Sorry to say, it is based on a real situation.
http://www.nwitimes.com/news/local/...cle_1c095598-89f4-584b-891b-7ef48a1e2082.html






Original caption: August 4, 1948 - Chicago, Illinois: They're on the auction block. These small children of Mr. and Mrs. Ray Chalifoux of Chicago, Illinois. For long months 40 year old Ray and his wife, Lucille, 24, waged a desperate but losing battle to keep food in the mouth and a roof over their heads. Now jobless and facing eviction from their near barren flat, the Chalifoux have surrendered to their heart breaking decision.

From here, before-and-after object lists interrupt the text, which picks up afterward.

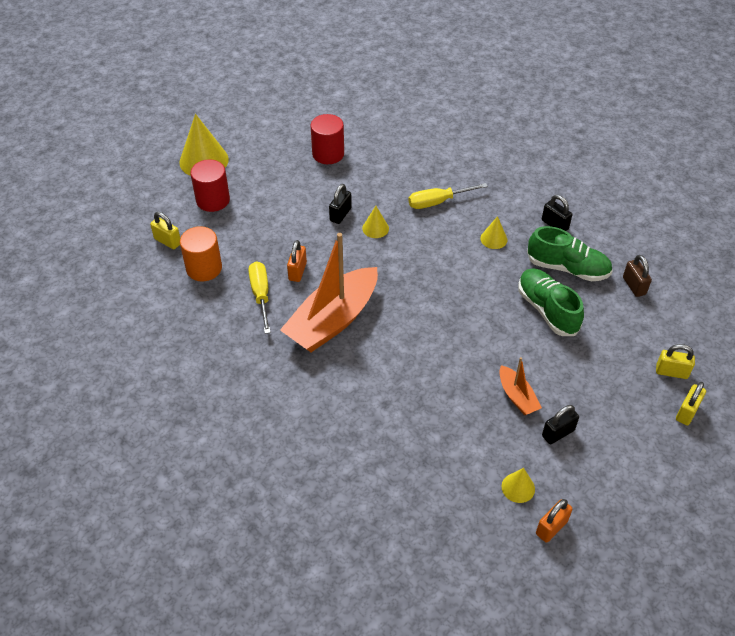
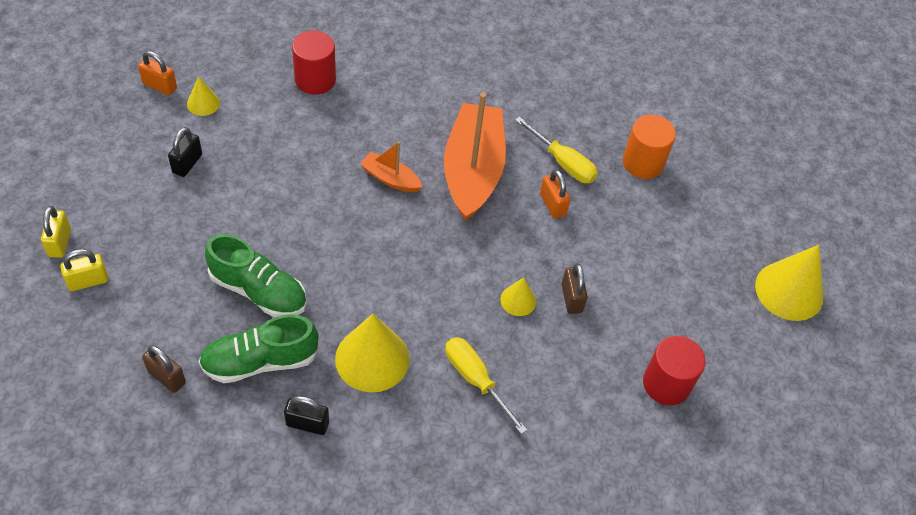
camera: 140 degrees right, 5 degrees up
(167, 241) = (708, 173): yellow padlock -> none
(213, 200) = (720, 243): red cylinder -> red cylinder (315, 80)
(340, 214) = (571, 298): black padlock -> brown padlock
(437, 202) = (475, 380): yellow screwdriver -> yellow screwdriver turned 75 degrees counterclockwise
(493, 239) = (372, 358): yellow cone -> yellow cone, size x1.96
(517, 396) = (244, 180): orange boat -> orange boat (390, 179)
(551, 527) = (160, 86): orange padlock -> orange padlock turned 75 degrees counterclockwise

Photo shows mother sobbing as the children pose wonderingly on the steps. Left to right: Lana,6. Rae, 5. Milton, 4. Sue Ellen, 2 years old. --- Image by Bettmann/CORBIS

"No one knows how long the sign stood in the yard, whether it was long enough for the camera shutter to close or whether it was years. Some family members claim the mother was paid to stage the photo".


----------



## Josiah (Dec 27, 2014)

Thanks Jim for all the background material. If those kids are alive today they'd be in their seventies. Whatever the case I hope they ended up living satisfactory lives.


----------